Its unfortunate I didn’t take any pictures the first two weeks, but I clearly forgot I had a camera until about Tuesday. this is a shame because our chefs welcome photography in class (having a photo can be a great memory aid for studying and reviewing later), and many of my classmates even videotape demonstrations. I, however, was content taking notes, until I realized that chances are one day I might wish I had something to remind me exactly what a certain dish was supposed to look like, or exactly how the chef went about performing a particular task.

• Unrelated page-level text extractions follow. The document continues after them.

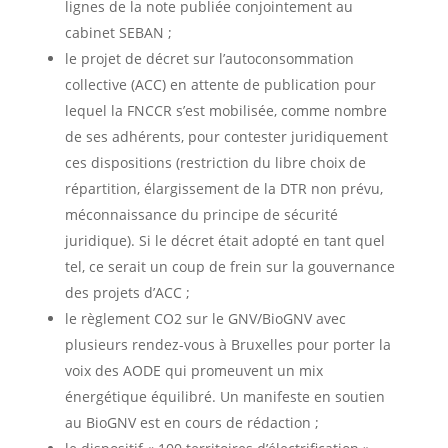
lignes de la note publiée conjointement au
cabinet SEBAN ;
le projet de décret sur l’autoconsommation
collective (ACC) en attente de publication pour
lequel la FNCCR s’est mobilisée, comme nombre
de ses adhérents, pour contester juridiquement
ces dispositions (restriction du libre choix de
répartition, élargissement de la DTR non prévu,
méconnaissance du principe de sécurité
juridique). Si le décret était adopté en tant quel
tel, ce serait un coup de frein sur la gouvernance
des projets d’ACC ;
le règlement CO2 sur le GNV/BioGNV avec
plusieurs rendez-vous à Bruxelles pour porter la
voix des AODE qui promeuvent un mix
énergétique équilibré. Un manifeste en soutien
au BioGNV est en cours de rédaction ;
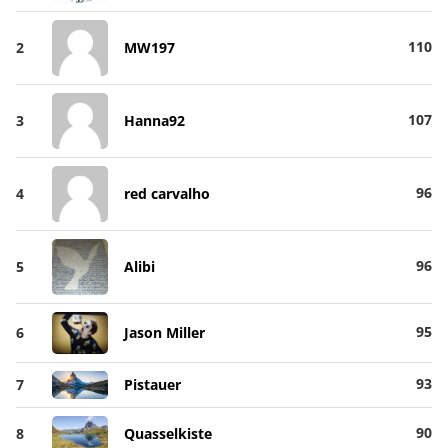
110
2
MW197
107
3
Hanna92
96
4
red carvalho
96
5
Alibi
95
6
Jason Miller
93
7
Pistauer
90
8
Quasselkiste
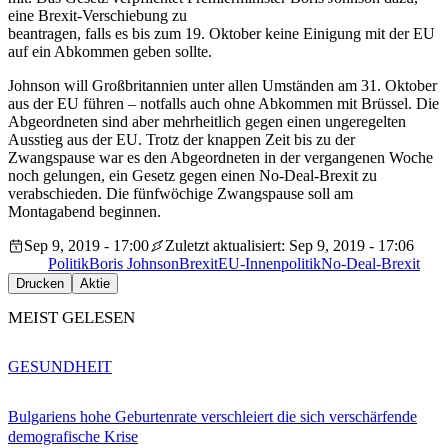
eine Brexit-Verschiebung zu
beantragen, falls es bis zum 19. Oktober keine Einigung mit der EU
auf ein Abkommen geben sollte.
Johnson will Großbritannien unter allen Umständen am 31. Oktober
aus der EU führen – notfalls auch ohne Abkommen mit Brüssel. Die
Abgeordneten sind aber mehrheitlich gegen einen ungeregelten
Ausstieg aus der EU. Trotz der knappen Zeit bis zu der
Zwangspause war es den Abgeordneten in der vergangenen Woche
noch gelungen, ein Gesetz gegen einen No-Deal-Brexit zu
verabschieden. Die fünfwöchige Zwangspause soll am
Montagabend beginnen.
Sep 9, 2019 - 17:00
Zuletzt aktualisiert: Sep 9, 2019 - 17:06
Politik
Boris Johnson
Brexit
EU-Innenpolitik
No-Deal-Brexit
Drucken
Aktie
MEIST GELESEN
GESUNDHEIT
Bulgariens hohe Geburtenrate verschleiert die sich verschärfende
demografische Krise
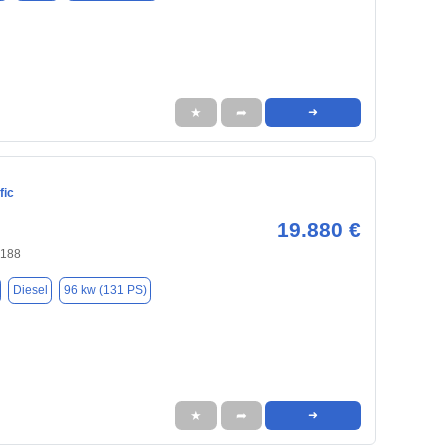
★
➦
➜
fic
19.880 €
0188
Diesel
96 kw (131 PS)
★
➦
➜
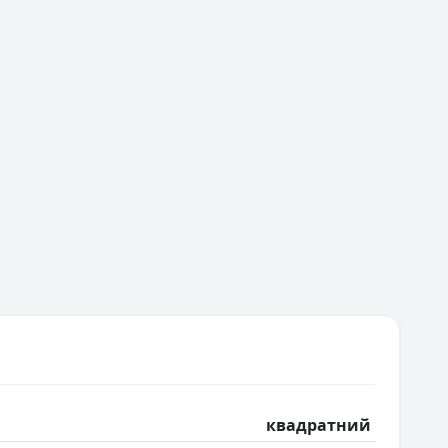
квадратний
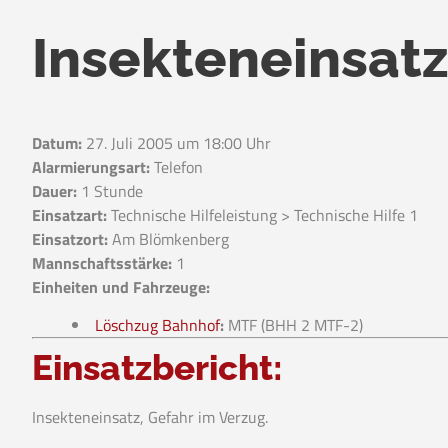
Insekteneinsat
Datum:
27. Juli 2005 um 18:00 Uhr
Alarmierungsart:
Telefon
Dauer:
1 Stunde
Einsatzart:
Technische Hilfeleistung > Technische Hilfe 1
Einsatzort:
Am Blömkenberg
Mannschaftsstärke:
1
Einheiten und Fahrzeuge:
Löschzug Bahnhof
:
MTF (BHH 2 MTF-2)
Einsatzbericht:
Insekteneinsatz, Gefahr im Verzug.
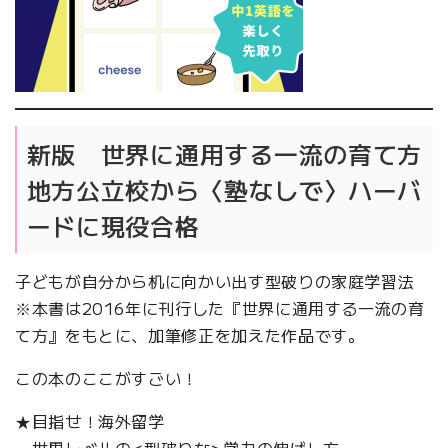
新版 世界に通用する一流の育て方
地方公立校から〈塾なしで〉ハーバ
ードに現役合格
子どもが自分から机に向かい出す型破りの家庭学習法
※本書は2016年に刊行した『世界に通用する一流の育
て方』をもとに、加筆修正を加えた作品です。
この本のここがすごい！
★目指せ！海外留学
世界レベルの<型破りな>学力の伸ばし方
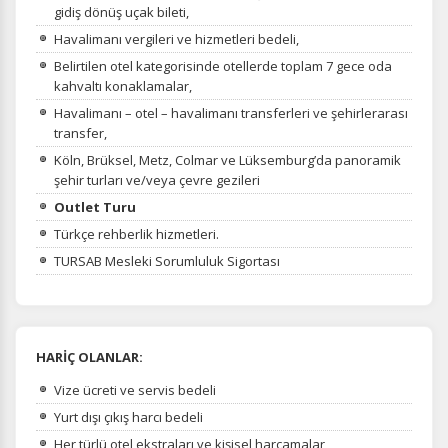
gidiş dönüş uçak bileti,
Havalimanı vergileri ve hizmetleri bedeli,
Belirtilen otel kategorisinde otellerde toplam 7 gece oda
kahvaltı konaklamalar,
Havalimanı – otel – havalimanı transferleri ve şehirlerarası
transfer,
Köln, Brüksel, Metz, Colmar ve Lüksemburg’da panoramik
şehir turları ve/veya çevre gezileri
Outlet Turu
Türkçe rehberlik hizmetleri.
TURSAB Mesleki Sorumluluk Sigortası
HARİÇ OLANLAR:
Vize ücreti ve servis bedeli
Yurt dışı çıkış harcı bedeli
Her türlü otel ekstraları ve kişisel harcamalar,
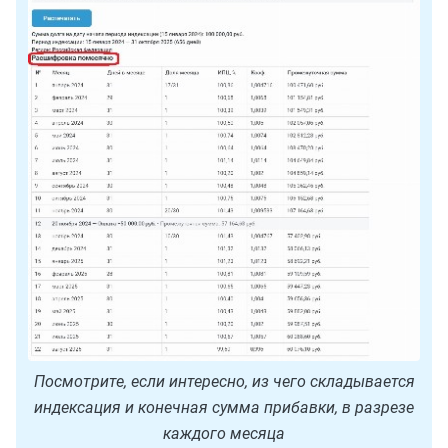
Посмотрите, если интересно, из чего складывается
индексация и конечная сумма прибавки, в разрезе
каждого месяца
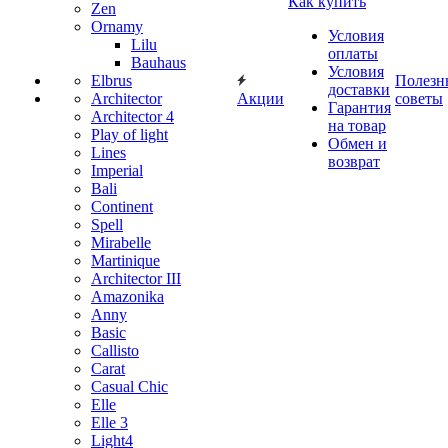
Как купить
Zen
Ornamy
Условия
Lilu
оплаты
Bauhaus
Условия
Elbrus
Полезн
доставки
Architector
Акции
советы
Гарантия
Architector 4
на товар
Play of light
Обмен и
Lines
возврат
Imperial
Bali
Continent
Spell
Mirabelle
Martinique
Architector III
Amazonika
Anny
Basic
Callisto
Carat
Casual Chic
Elle
Elle 3
Light4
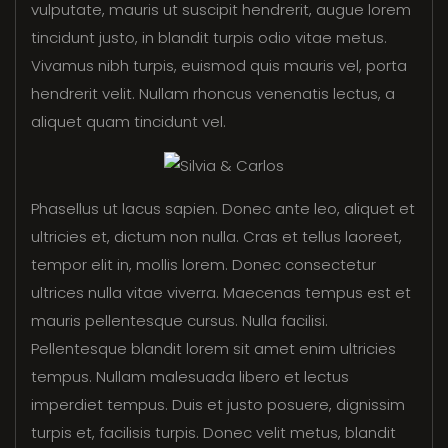
vulputate, mauris ut suscipit hendrerit, augue lorem
tincidunt justo, in blandit turpis odio vitae metus.
Vivamus nibh turpis, euismod quis mauris vel, porta
hendrerit velit. Nullam rhoncus venenatis lectus, a
aliquet quam tincidunt vel.
Phasellus ut lacus sapien. Donec ante leo, aliquet et
ultricies et, dictum non nulla. Cras et tellus laoreet,
tempor elit in, mollis lorem. Donec consectetur
ultrices nulla vitae viverra. Maecenas tempus est et
mauris pellentesque cursus. Nulla facilisi.
Pellentesque blandit lorem sit amet enim ultricies
tempus. Nullam malesuada libero et lectus
imperdiet tempus. Duis et justo posuere, dignissim
turpis et, facilisis turpis. Donec velit metus, blandit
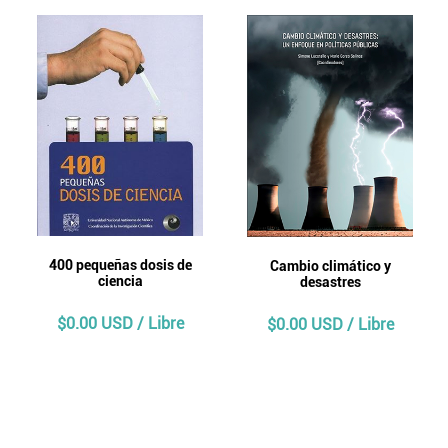
400 pequeñas dosis de
Cambio climático y
ciencia
desastres
$0.00 USD / Libre
$0.00 USD / Libre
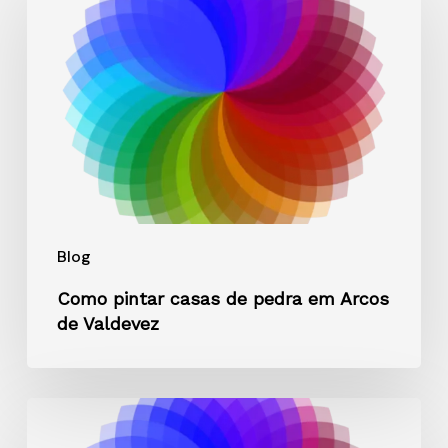
casas
de
pedra
em
Arcos
de
Valdevez
Blog
Como pintar casas de pedra em Arcos
de Valdevez
Regras
de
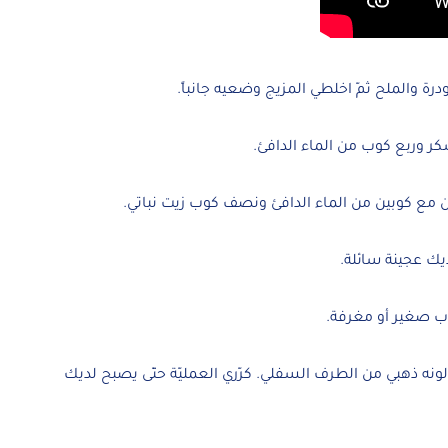
ة والملح ثمّ اخلطي المزيج وضعيه جانباً.
ر وربع كوب من الماء الدافئ.
ن مع كوبين من الماء الدافئ ونصف كوب زيت نباتي.
يك عجينة سائلة.
ب صغير أو مغرفة.
لونه ذهبي من الطرف السفلي. كرّري العمليّة حتّى يصبح لديك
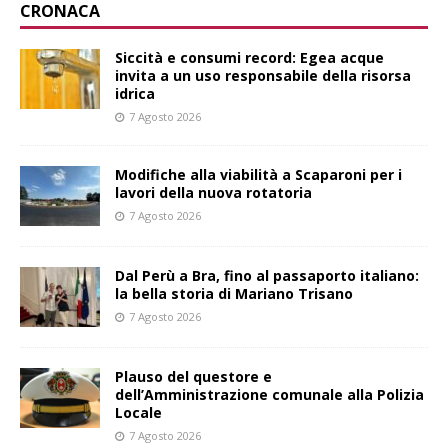
CRONACA
Siccità e consumi record: Egea acque
invita a un uso responsabile della risorsa
idrica
7 Agosto 2026
Modifiche alla viabilità a Scaparoni per i
lavori della nuova rotatoria
7 Agosto 2026
​Dal Perù a Bra, fino al passaporto italiano:
la bella storia di Mariano Trisano
7 Agosto 2026
Plauso del questore e
dell’Amministrazione comunale alla Polizia
Locale
7 Agosto 2026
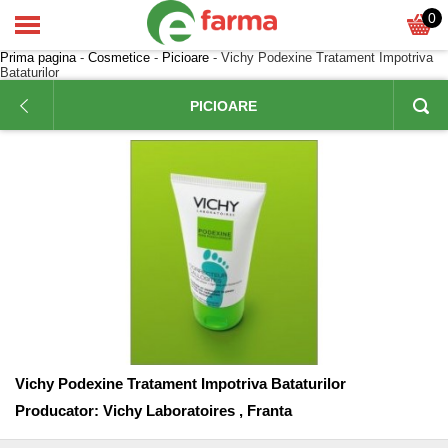
0
Prima pagina
-
Cosmetice
-
Picioare
- Vichy Podexine Tratament Impotriva
Bataturilor
PICIOARE
Vichy Podexine Tratament Impotriva Bataturilor
Producator:
Vichy Laboratoires , Franta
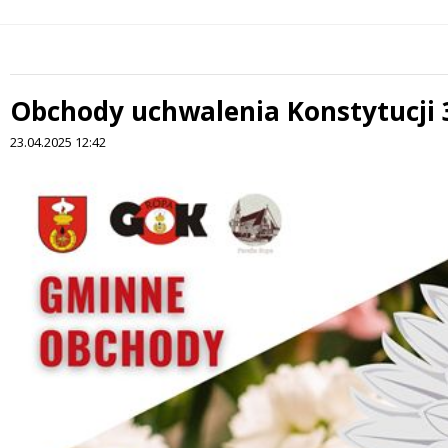
Obchody uchwalenia Konstytucji 
23.04.2025 12:42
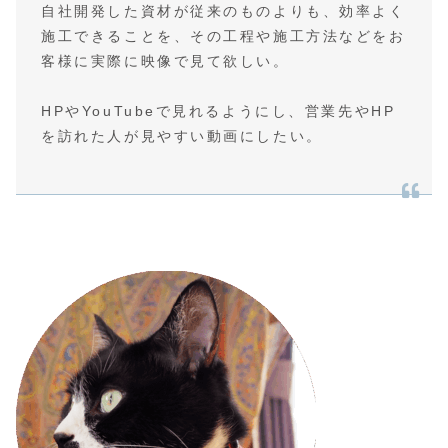
自社開発した資材が従来のものよりも、効率よく
施工できることを、その工程や施工方法などをお
客様に実際に映像で見て欲しい。
HPやYouTubeで見れるようにし、営業先やHP
を訪れた人が見やすい動画にしたい。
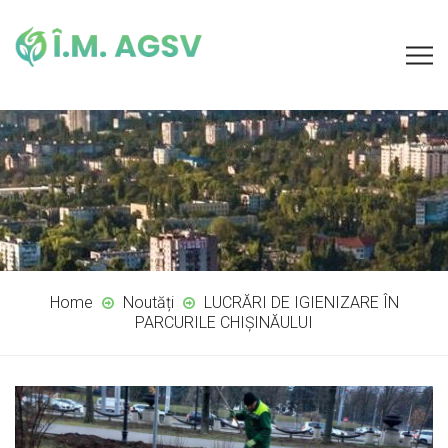
Home
Noutăți
LUCRĂRI DE IGIENIZARE ÎN
PARCURILE CHIȘINĂULUI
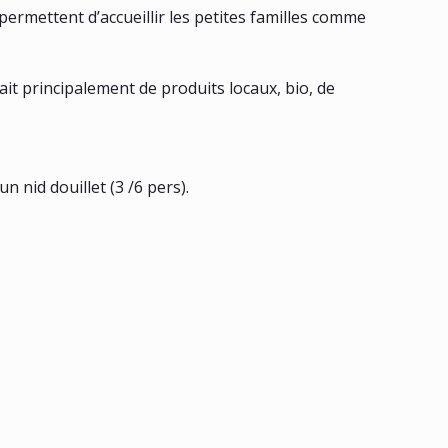
permettent d’accueillir les petites familles comme
ait principalement de produits locaux, bio, de
n nid douillet (3 /6 pers).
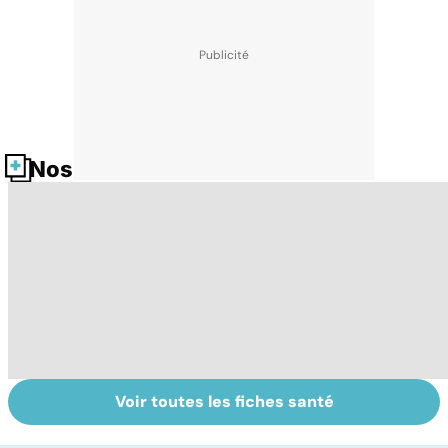
Nos fiches santé
Voir toutes les fiches santé
Le lupus, une
Anémie :
E
maladie
symptômes,
os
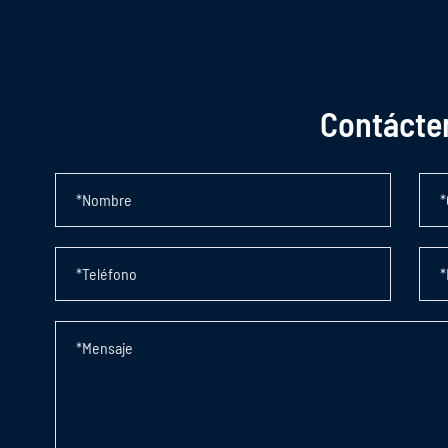
Contácte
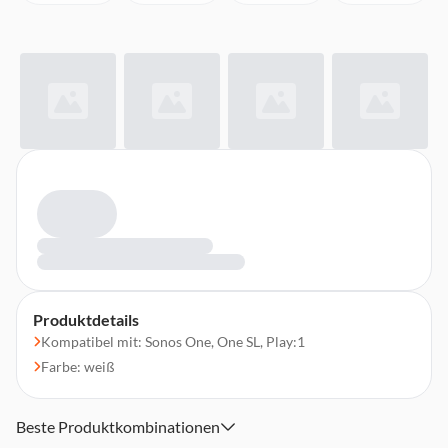
Produktdetails
Kompatibel mit: Sonos One, One SL, Play:1
Farbe: weiß
Beste Produktkombinationen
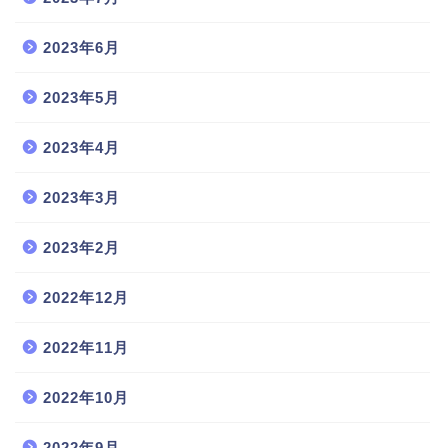
2023年6月
2023年5月
2023年4月
2023年3月
2023年2月
2022年12月
2022年11月
2022年10月
2022年9月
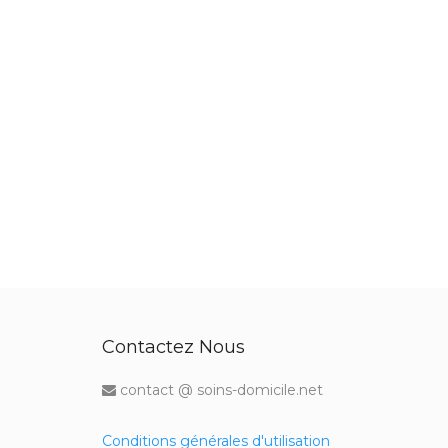
Contactez Nous
contact @ soins-domicile.net
Conditions générales d'utilisation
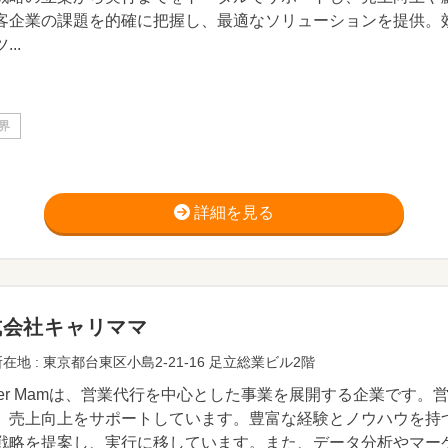
客企業の課題を的確に把握し、最適なソリューションを提供。
...
界
詳細を見る
式会社キャリママ
在地 : 東京都台東区小島2-21-16 足立総業ビル2階
reer Mamは、営業代行を中心とした事業を展開する企業です
、売上向上をサポートしています。豊富な経験とノウハウを持
戦略を提案し、実行に移しています。また、データ分析やマー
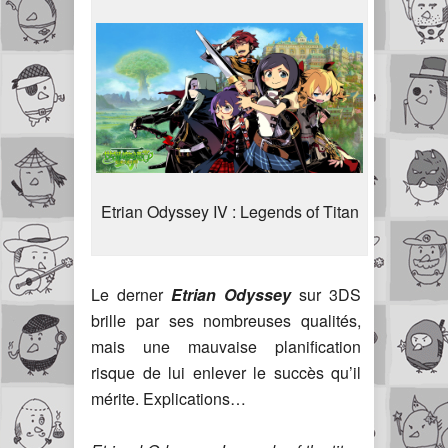
Etrian Odyssey IV : Legends of Titan
Le derner
Etrian Odyssey
sur 3DS
brille par ses nombreuses qualités,
mais une mauvaise planification
risque de lui enlever le succès qu’il
mérite. Explications…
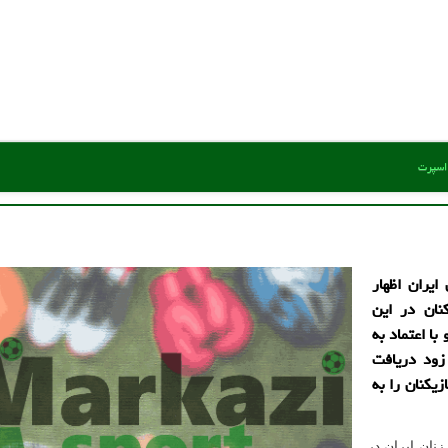
 اسپرت
یران اظهار
نان در این
با اعتماد به
زود دریافت
زیکنان را به
نان ایران در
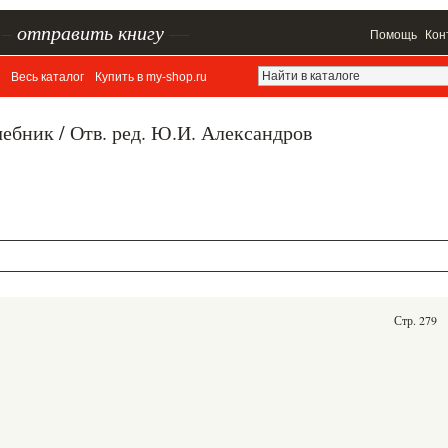
–
отправить книгу
—
Помощь
Кон
Весь каталог
Купить в my-shop.ru
бник / Отв. ред. Ю.И. Александров
Стр. 279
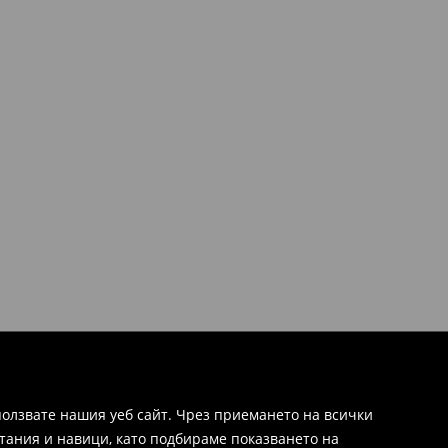
олзвате нашия уеб сайт. Чрез приемането на всички
тания и навици, като подбираме показването на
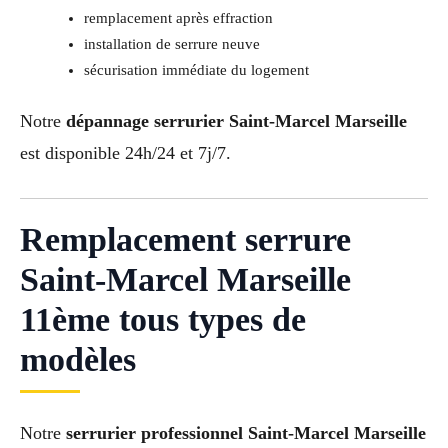
remplacement après effraction
installation de serrure neuve
sécurisation immédiate du logement
Notre
dépannage serrurier Saint-Marcel Marseille
est disponible 24h/24 et 7j/7.
Remplacement serrure
Saint-Marcel Marseille
11ème tous types de
modèles
Notre
serrurier professionnel Saint-Marcel Marseille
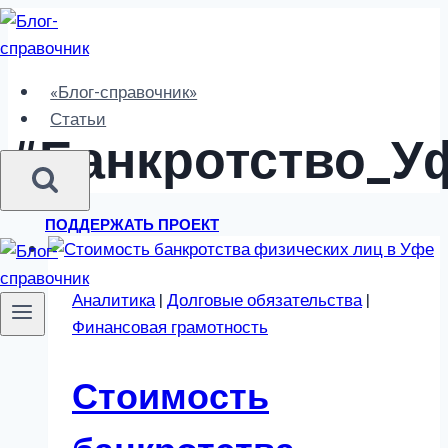
Перейти
к
содержимому
«Блог-справочник»
Статьи
#банкротство_У
ПОДДЕРЖАТЬ ПРОЕКТ
Аналитика
|
Долговые обязательства
|
Финансовая грамотность
Стоимость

So, I dug out the ‘ol camera.
Unfortunately I don’t have a photo of my dessert from patisserie this week, which isn’t such an oversight considering class ran overtime, and in my rush to finish quickly and get to the cafeteria before it closed (unsuccessful) the presentation wasn’t what it should have been. But, think homemade puff pastry with a layer of pastry cream and topped with fresh peaches, strawberries, and figs.
But besides that, here’s a quick visual summary of my week:
The kitchen at work. Those copper pots are amazing to cook in but we can barely lift them.
Potage Julienne Darblay. Or, in American, its potato soup with vegetables. I thought it was quite good.
Another take on potato soup, this one served chilled, with a little extra cream and topped with chives. Not my favorite–cold starch gave it a bit of a grainy texture that I didn’t enjoy.
8am Wednesday and the chef is holding a giant crab. Day looks to be going downhill already. About 5 minutes in to demonstration, classmate across the room asks me if I’m feeling ok. The answer would be “not really”.
Mise-en-place of fish carcasses and whole shrimp. Y’know, I’m not even that squeamish generally, but fish and shellfish…I do NOT want to touch them. They’re kind of on par with eating insects in terms of nastiness (they differ from insects in that they are usually ok when fried beyond the point of recognition, i’ll admit to that. same is not true for bugs of any type).
Chef demonstrating how we’re going to kill our crabs by chopping them into quarters. This task wasn’t helped by the fact that my crabs were starting to warm up and get a little bit frisky. Swinging a meat cleaver at a squirming little animal definitely wasn’t fun. Got it done though.
Finally something I can really enjoy…flambé!
And to prove I survived the class….my finished dishes:
The crab bisque. Unfortunately the consistency was a bit thin but chef said the taste was good, so I consider it a success.
Creme Dieppoise. A stock made with the fish, mushrooms and leeks, mixed with cream, and finished with some shrimp and mussels. We did this recipe in pairs and I have to give most of the credit for this one to my super wonderful partner, who did the all the hard work with the fish while I tackled the vegetables.
Thursday in class, instead of being greeted by the chef holding crabs, we are given a demonstration of cleaning and fileting a couple kinds of fish.
…And then we are faced with our own platter of fish to practice on. fun. We’re not working in partners today so I have no choice but to scoop all the innards out myself.
my finished filets. I’m actually pretty proud i managed this lol. once the guts were out and the heads off and all the little barbs trimmed off, it wasn’t actually too bad. But, it was a little touch and go for a minute there…and I can’t say there is anything fun about gouging eyeballs out of anything. The biggest one, surprisingly perhaps, I thought was the hardest to do. it all got done though and i had 8 pretty little filets ready to go.
the scraps leftover go into the pot for….surprise….soupe de poisson. Appetizing, right?
meanwhile, the filets are cut and marinated in olive oil, and either fresh basil or saffron powder.
The finished soup! the filets are poached in the broth and served with the soup, and then swirled with a traditional rouille sauce. As usual, my soup is slightly too thick for the chef’s taste (maybe overcompensated for yesterday’s being slightly too thin…) but the taste was good, and that’s what really matters to me. Frankly just the fact that I got through today and yesterday without too much gagging qualifies as a success in my books.
This was a rather long post….I’ll continue with regular updates of what’s going on in class each week, but I can’t promise they’ll all be this image-heavy. At any rate, I’ll try to have some record of what I’m learning!